Besprochen werden Antú Romero Nunes' Ilias-Inszenierung "Achilles - ein Stück mit Fersen" am Theater Basel (SZ), Sheena McGrandles' Oper "Mint - An Opera about Money" am Berliner HAU (taz), Marie Schwesingers Stück "LebensWert" über Täter und Mitwisser der Euthansie am Theater Kiel (taz) und Alice Aspers Stück "Ein Stück Illusion. Stlopersteine" im Berliner Theater im Palais (Tsp).
Archiv: Bühne

Musik

Ziemlich unbehaglich fühlte sich SZ-Kritiker Joachim Hentschel beim Berliner Auftritt der britischen Postpunk-Band Idles, die die Stimmung im Saal mit Palästina-Slogans immer weiter aufpeitschten, bis die Band ihr Publikum in der mit 8.000 Menschen ansehnlich gefüllten Max-Schmeling-Halle schließlich zu kollektiven "Ceasefire Now"-Chören aufriefen. "Spätestens da kippte das leichte Unbehagen bei vielen im Saal in profunde Verärgerung. Nicht, weil ein Ruf nach Waffenruhe in Gaza, wie ihn auch Präsidenten und Minister weltweit äußern, verwerflich oder emotional unverständlich wäre. Sondern weil an dieser Stelle des Abends völlig klar war, dass keiner der Musiker sich im Lärmtaumel noch die Mühe machen würde, die Standpunkte weiter auszudifferenzieren - oder, auch das würde ja in Konzerthallen-taugliche Slogans passen, gar etwas über die menschenfeindliche Aggression der Hamas oder das Schicksal der Geiseln zu sagen."
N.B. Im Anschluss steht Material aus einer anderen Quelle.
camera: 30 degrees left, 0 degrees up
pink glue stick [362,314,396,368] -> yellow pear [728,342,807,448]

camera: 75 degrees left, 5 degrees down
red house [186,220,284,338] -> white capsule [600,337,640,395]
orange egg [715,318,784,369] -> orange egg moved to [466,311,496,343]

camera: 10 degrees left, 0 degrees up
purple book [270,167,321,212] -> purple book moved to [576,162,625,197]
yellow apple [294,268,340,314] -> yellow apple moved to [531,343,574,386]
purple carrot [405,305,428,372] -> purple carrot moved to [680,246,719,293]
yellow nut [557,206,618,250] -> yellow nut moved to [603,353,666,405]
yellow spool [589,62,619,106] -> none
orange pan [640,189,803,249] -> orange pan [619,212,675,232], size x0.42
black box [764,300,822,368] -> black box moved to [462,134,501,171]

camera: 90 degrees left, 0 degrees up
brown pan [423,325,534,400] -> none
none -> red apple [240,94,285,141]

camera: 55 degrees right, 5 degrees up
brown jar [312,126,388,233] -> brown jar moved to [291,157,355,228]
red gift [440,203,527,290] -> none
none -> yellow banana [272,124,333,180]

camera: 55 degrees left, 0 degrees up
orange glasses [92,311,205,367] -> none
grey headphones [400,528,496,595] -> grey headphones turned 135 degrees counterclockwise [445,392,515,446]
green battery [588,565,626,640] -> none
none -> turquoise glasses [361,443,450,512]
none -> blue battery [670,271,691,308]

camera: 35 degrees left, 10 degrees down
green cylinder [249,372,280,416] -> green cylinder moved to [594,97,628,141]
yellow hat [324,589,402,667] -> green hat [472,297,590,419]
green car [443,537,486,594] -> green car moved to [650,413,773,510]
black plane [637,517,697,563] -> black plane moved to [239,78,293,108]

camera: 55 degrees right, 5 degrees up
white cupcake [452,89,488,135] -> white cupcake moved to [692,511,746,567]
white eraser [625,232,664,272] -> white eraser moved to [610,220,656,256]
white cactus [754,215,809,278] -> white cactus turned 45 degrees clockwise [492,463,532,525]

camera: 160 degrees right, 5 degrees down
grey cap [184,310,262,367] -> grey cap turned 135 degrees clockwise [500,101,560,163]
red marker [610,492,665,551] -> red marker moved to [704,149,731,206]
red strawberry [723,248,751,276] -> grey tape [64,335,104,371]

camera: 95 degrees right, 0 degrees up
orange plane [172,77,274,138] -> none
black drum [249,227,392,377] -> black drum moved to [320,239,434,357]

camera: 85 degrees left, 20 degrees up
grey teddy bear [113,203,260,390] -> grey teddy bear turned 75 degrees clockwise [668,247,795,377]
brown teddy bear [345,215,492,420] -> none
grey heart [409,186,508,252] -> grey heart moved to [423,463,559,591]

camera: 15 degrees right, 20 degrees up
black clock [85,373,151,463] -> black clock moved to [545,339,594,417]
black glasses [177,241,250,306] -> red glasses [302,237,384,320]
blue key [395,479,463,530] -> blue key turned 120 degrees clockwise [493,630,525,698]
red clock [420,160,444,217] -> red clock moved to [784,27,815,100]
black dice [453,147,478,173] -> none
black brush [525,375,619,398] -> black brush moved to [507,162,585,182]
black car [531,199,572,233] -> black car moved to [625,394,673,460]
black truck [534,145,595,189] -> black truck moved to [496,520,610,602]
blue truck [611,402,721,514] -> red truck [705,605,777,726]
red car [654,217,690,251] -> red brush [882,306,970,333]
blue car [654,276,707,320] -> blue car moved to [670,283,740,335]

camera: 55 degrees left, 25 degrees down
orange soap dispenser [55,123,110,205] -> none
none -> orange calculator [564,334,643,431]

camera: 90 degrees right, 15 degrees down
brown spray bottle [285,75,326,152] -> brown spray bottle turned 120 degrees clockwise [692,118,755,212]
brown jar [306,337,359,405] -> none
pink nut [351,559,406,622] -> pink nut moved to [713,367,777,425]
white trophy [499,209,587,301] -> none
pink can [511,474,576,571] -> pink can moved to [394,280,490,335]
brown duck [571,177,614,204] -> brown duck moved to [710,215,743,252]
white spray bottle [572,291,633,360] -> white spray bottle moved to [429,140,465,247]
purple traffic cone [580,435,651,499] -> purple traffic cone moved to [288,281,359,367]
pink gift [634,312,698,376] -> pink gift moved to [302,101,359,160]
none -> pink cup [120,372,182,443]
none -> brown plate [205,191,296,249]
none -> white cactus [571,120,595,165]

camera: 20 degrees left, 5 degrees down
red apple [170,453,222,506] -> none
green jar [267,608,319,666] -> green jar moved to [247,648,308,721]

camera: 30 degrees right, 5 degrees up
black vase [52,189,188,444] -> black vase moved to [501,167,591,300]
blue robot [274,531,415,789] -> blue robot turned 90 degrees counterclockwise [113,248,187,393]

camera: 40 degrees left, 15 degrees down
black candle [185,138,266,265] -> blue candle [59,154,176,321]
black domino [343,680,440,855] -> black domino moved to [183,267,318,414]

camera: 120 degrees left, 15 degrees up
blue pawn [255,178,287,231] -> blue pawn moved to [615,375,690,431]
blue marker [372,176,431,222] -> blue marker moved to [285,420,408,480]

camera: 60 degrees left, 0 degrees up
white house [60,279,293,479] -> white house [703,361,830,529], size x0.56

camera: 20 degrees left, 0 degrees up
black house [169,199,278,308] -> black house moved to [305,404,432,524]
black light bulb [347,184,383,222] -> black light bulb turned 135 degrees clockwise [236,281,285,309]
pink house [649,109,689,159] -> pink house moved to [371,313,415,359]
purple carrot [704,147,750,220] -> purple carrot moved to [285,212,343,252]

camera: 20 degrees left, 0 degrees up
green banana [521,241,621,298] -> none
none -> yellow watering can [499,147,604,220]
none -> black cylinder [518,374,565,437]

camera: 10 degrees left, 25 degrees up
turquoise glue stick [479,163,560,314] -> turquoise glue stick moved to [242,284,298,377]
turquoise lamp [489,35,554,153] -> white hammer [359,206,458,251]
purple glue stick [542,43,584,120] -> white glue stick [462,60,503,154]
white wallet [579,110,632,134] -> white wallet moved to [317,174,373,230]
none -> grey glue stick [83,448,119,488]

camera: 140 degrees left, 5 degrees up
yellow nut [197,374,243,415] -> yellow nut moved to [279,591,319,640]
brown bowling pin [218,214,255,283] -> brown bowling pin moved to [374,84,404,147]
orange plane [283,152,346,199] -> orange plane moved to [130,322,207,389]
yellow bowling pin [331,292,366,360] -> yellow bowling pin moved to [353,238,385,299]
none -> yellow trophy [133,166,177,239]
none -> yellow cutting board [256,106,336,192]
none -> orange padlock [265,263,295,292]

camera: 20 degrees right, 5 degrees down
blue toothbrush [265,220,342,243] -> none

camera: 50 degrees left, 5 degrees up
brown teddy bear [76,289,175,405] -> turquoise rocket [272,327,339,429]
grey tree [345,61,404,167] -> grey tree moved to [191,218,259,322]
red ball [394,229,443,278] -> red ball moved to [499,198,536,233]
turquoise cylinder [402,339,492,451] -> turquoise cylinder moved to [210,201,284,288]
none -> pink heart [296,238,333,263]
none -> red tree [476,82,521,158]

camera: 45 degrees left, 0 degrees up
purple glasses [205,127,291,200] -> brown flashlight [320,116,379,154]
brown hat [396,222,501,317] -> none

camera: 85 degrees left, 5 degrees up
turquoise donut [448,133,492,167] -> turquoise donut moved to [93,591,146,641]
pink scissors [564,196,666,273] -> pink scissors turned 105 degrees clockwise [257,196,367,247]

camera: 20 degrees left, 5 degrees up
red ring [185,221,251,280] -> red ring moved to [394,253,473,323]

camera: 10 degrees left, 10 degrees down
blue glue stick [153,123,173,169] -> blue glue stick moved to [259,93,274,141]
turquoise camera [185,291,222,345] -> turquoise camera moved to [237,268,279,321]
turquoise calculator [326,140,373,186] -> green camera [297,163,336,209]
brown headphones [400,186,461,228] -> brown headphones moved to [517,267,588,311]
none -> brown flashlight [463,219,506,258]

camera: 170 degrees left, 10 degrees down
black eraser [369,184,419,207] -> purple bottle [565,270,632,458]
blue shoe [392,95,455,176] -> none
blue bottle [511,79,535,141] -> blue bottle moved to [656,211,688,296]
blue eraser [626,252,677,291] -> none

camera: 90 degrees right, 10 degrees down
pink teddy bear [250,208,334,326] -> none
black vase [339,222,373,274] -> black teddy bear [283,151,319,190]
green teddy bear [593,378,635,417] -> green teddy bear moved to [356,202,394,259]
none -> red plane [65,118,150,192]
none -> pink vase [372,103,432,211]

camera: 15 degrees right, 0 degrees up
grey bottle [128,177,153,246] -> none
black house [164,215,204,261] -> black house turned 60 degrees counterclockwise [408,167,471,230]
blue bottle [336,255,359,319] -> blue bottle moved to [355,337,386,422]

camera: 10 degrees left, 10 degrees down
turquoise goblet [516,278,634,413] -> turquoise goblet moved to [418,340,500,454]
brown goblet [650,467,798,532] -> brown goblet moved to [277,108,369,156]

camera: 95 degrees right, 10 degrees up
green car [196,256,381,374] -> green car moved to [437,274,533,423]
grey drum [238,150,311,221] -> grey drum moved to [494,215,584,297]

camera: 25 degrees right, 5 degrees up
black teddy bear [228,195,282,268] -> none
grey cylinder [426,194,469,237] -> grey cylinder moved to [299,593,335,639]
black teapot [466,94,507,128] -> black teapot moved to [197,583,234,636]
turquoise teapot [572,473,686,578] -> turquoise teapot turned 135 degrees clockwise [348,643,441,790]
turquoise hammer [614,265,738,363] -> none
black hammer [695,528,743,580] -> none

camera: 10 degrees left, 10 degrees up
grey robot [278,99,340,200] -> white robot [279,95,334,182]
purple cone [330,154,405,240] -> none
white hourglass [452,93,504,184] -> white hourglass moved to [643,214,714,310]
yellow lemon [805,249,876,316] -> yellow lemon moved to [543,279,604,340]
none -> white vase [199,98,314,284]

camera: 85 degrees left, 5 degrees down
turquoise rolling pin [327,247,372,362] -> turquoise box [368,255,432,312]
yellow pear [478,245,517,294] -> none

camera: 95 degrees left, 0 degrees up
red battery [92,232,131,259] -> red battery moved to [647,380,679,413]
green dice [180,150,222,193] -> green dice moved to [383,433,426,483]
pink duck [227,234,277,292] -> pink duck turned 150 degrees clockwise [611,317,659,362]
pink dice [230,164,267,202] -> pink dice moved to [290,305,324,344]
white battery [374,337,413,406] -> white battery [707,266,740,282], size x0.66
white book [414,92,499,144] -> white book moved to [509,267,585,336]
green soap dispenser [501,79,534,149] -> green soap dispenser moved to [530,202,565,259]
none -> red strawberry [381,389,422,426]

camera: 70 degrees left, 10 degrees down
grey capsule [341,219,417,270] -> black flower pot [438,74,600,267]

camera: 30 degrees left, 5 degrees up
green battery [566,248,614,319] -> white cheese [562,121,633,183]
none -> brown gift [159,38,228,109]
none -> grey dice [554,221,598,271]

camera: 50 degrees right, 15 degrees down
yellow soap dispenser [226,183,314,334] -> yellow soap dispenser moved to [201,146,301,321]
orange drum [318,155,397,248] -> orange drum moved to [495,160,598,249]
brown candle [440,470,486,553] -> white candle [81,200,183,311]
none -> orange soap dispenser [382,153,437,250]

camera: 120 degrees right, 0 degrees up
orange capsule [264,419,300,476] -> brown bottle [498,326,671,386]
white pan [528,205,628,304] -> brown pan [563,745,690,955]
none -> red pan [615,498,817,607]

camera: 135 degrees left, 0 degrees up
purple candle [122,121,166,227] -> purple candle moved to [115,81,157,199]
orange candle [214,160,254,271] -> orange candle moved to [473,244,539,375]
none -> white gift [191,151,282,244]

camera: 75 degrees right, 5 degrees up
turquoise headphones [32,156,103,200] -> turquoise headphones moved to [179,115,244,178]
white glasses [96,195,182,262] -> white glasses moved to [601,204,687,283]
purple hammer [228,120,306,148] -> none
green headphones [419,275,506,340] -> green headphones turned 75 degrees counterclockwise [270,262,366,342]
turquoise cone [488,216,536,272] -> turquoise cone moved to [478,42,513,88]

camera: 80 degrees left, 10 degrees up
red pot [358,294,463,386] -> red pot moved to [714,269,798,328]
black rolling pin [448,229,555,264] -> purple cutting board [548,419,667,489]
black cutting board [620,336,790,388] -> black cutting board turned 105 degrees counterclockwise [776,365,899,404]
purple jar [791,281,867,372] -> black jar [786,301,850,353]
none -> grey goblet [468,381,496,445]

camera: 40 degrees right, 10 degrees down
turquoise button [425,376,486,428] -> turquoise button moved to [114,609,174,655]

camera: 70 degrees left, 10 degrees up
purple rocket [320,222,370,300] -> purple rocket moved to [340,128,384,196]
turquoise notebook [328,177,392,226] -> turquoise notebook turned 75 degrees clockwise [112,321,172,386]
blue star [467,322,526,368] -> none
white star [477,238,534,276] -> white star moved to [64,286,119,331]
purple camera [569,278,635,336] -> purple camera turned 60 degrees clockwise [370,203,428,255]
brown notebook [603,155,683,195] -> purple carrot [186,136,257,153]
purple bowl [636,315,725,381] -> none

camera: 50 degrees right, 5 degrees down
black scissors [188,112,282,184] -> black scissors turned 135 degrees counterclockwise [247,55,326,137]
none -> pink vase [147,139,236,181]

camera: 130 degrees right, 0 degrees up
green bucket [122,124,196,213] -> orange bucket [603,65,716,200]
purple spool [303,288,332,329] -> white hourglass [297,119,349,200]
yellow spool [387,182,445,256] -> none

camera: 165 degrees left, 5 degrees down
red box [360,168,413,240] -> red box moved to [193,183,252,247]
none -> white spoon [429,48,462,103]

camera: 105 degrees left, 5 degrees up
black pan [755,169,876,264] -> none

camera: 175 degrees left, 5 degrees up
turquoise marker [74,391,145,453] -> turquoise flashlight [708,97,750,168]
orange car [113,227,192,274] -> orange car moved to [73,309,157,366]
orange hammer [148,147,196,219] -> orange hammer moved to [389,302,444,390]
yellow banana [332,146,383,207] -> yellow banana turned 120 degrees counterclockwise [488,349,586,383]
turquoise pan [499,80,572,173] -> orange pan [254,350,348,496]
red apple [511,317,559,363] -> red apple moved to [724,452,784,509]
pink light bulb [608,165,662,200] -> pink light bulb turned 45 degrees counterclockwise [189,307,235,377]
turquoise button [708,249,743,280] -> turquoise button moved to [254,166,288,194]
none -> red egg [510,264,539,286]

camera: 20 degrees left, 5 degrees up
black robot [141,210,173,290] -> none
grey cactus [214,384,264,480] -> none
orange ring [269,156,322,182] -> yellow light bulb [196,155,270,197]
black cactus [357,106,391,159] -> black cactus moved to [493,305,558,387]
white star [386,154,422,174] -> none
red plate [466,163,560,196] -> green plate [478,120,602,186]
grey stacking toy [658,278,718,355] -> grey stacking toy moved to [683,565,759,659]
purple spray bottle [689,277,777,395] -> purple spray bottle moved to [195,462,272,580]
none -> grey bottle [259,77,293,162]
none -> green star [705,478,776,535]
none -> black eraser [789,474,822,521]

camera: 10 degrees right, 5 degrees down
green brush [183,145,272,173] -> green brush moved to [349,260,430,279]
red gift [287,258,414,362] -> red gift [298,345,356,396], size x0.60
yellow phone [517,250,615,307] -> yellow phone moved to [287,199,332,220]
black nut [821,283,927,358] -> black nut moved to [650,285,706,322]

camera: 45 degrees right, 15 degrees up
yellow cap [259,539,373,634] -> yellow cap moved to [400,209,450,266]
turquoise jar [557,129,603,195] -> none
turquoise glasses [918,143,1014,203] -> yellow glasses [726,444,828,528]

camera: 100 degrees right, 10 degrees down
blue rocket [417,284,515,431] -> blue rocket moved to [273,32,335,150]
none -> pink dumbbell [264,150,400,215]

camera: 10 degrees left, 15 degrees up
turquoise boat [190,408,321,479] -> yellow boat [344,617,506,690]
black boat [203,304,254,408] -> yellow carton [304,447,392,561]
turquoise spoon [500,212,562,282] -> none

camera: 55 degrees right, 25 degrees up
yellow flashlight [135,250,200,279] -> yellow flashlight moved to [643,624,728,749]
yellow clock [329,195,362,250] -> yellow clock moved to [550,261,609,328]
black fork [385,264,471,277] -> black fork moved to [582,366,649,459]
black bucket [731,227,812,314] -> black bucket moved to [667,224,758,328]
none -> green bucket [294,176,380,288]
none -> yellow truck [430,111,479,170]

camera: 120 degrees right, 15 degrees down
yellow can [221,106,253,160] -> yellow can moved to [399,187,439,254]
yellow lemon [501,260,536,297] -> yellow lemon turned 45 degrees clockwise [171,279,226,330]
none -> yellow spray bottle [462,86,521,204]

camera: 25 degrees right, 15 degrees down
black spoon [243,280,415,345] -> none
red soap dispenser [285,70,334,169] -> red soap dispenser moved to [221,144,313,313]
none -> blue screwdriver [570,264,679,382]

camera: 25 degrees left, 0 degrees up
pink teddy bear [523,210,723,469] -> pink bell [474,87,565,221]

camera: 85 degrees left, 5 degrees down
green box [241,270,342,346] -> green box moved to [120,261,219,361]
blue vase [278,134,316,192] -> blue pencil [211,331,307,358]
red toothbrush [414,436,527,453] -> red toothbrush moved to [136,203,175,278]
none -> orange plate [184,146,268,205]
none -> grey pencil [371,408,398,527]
Weitere Artikel: Jean-Martin Büttner staunt im Tagesanzeiger über die Geschichte des Komponisten Johan Röhr, der sich auf Spotify hinter 650 Namen versteckt und über 2700 Lieder (oder besser gesagt: "mood pieces") auf dem Angebot des Streamingdienstes hat - und damit in Summe häufiger gestreamt wird als Michael Jackson. Heide Rampetzreiter erinnert in der Presse an das Popjahr 1994, das diverse Platten für die Ewigkeit abgeliefert hat. Arno Lücker empfiehlt in VAN diverse Aufnahmen von Georg Philipp Telemanns "Passionen".

Besprochen werden die Bruckner-Ausstellung in der Nationalbibliothek in Wien (Standard), ein Rameau- und Mahler-Konzert des von François-Xavier Roth dirigiertenn Ensembles Les Siècles in Zürich (NZZ), ein von John Storgards dirigiertes Konzert der Jungen Deutschen Philharmonie mit der Geigerin Leila Josefowicz (Tsp), das neue Album des Hiphopers Manillio (TA), das neue Album von Justin Timberlake (Standard) und Adrianne Lenkers Country-Album "Bright Future" (Standard).